Das größte Probleme der aktuellen Formel 1 ist wohl das Überholen. Im Abstand von zwei bis drei Autolängen verlieren die aktuellen Boliden rund 50 Prozent Performance. "Mit unseren Modellen werden sie nur noch 20 Prozent verlieren", erklärt Brawn. "Sie werden also 80 Prozent Performance behalten statt 50 Prozent."

Red Bull, Ferrari & Mercedes: Sind die Teams 2021 überhaupt noch dabei?, Foto: FOM
Red Bull, Ferrari & Mercedes: Sind die Teams 2021 überhaupt noch dabei?, Foto: FOM

Dadurch könnte auch DRS überflüssig gemacht werden. Ganz sicher ist das aber noch nicht. Man will zunächst abwarten, ob sich die Erwartungen auch erfüllen. DRS kann dann nachträglich noch relativ einfach hinzugefügt werden.

Allzu sehr wollte Brawn bei der Designphilosophie nicht ins Detail gehen. Sichtbar an den Konzepten waren allerdings kleinere Verkleidungen der Räder. Die offenen Räder machen den Charakter eines Formel-Fahrzeugs aus, deshalb will man sie grundsätzlich beibehalten. "Aber sie haben aerodynamisch einen schlechten Einfluss auf den Hintermann", beklagt Brawn.

So sah das erste Konzept für 2021 aus, Foto: FOM
So sah das erste Konzept für 2021 aus, Foto: FOM

Deshalb sind kleinere Leitbleche rund um die Reifen zu sehen. Im aktuellsten Konzept gibt es auch Aero-Elemente an den Vorderreifen, nicht nur wie im zweiten Konzept nur an den Hinterreifen. Strukturell, ähnlich wie bei Oval-Rennen der Indycar, sollen die Verkleidungen aber nicht werden.
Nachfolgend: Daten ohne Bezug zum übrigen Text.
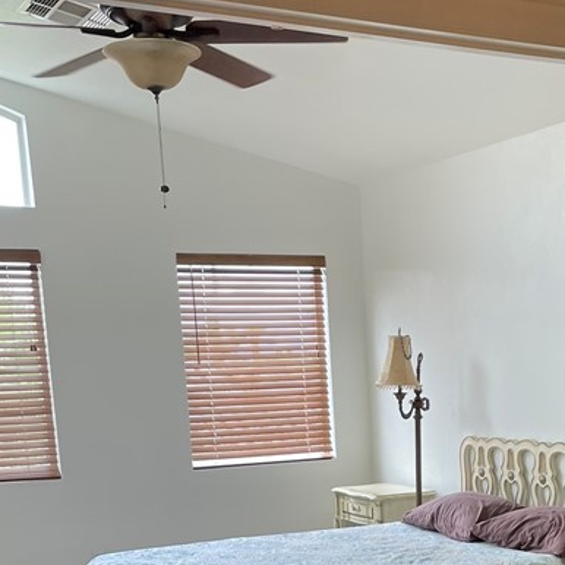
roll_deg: +1.5
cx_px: 436
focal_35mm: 61
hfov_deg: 27.7
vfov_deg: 26.4
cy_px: 584
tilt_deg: -9.2
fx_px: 1126
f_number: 1.6
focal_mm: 4.2
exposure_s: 1/120
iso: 125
Formel-1-Boliden werden spektakulär

Neben der Überholfreundlichkeit ist die Optik das zweite große Thema beim Design der 2021er Autos. "Es frustriert mich, wenn die Autos im Videospiel besser aussehen als die, die wir auf der Strecke gaben", so Brawn. "Für mich ist die Ästhetik sehr wichtig." Deshalb arbeitete von Beginn an ein Designer mit den Ingenieuren zusammen.

Ein großer Teil der Optik wird von den neuen Reifendimensionen beeinflusst. Seit der Ausschreibung für einen neuen Reifenalleinausrüster ist klar, dass die Formel 1 ab 2021 auf 21-Zöllern daher rollt. "Sie geben den Autos ein moderneres Antlitz", erklärt Brawn.
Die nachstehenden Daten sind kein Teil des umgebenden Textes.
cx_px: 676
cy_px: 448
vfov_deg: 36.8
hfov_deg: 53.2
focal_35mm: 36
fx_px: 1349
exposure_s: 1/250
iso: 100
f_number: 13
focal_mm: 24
Neue Regeln machen Formel 1 2021 langsamer

Die Eierlegende Wollmilchsau gibt es aber auch mit Liberty Media nicht. Für Ästhetik und Überholfreundlichkeit muss ein Preis gezahlt werden. Der Preis ist in diesem Fall Performance. "Sie werden langsamer als die aktuellen Fahrzeuge sein", sagte Brawn Motorsport-Magazin.com.

"Die aktuellen Autos sind bei der Performance sehr eindrucksvoll, aber wenn die Entwicklung so weitergeht, dann muss man auch wieder Anpassungen in die andere Richtung vornehmen, das ist unvermeidlich. Im nächsten Jahr wird es eine erste geben, 2021 die nächste", so Brawn.

Den Kritikern nimmt der Formel-1-Boss sofort den Wind aus den Segeln: "Es geht auch darum, wie der Abtrieb generiert wird. Der absolute Abtrieb wird weniger, aber das gab es in diesem Jahr auch in der Indycar. Das Feedback der Fahrer auf Straßenkursen ist aber sehr gut, nur im Oval gibt es Probleme - das ist aber ein sehr spezieller Fall."

2021er Reglement soll Ende 2019 fix sein

Abgesehen von den Reifen gibt es noch nichts Konkretes. Das Reglement für 2021 will Brawn aber bis spätestens Ende 2019 stehen haben. Je später die Regeln feststehen, desto größer ist der Vorteil für die großen Teams.

Bis dahin werden die Formel-1-Bosse noch jede Menge simulieren. Das finale Reglement kommt von der FIA. Dort ist inzwischen mit Nikolas Tombazis einer der Initiatoren des 2021er Projekts Technik-Chef für Formel-Fahrzeuge.

Ob das neue Reglement alle Probleme lösen wird, steht freilich auf einem anderen Papier. Dessen ist sich auch Brawn bewusst. "Wir sagen nicht, dass wir von Tag eins an die perfekte Ästhetik haben werden. Wir können nicht alles, was die Teams machen, vorhersehen. Aktuell sind die kooperativ, aber sie schalten irgendwann in den Wettkampf-Modus. Der Schlüssel ist es dann, schnell zu antworten, wenn etwas passiert, was nicht vorherzusehen war."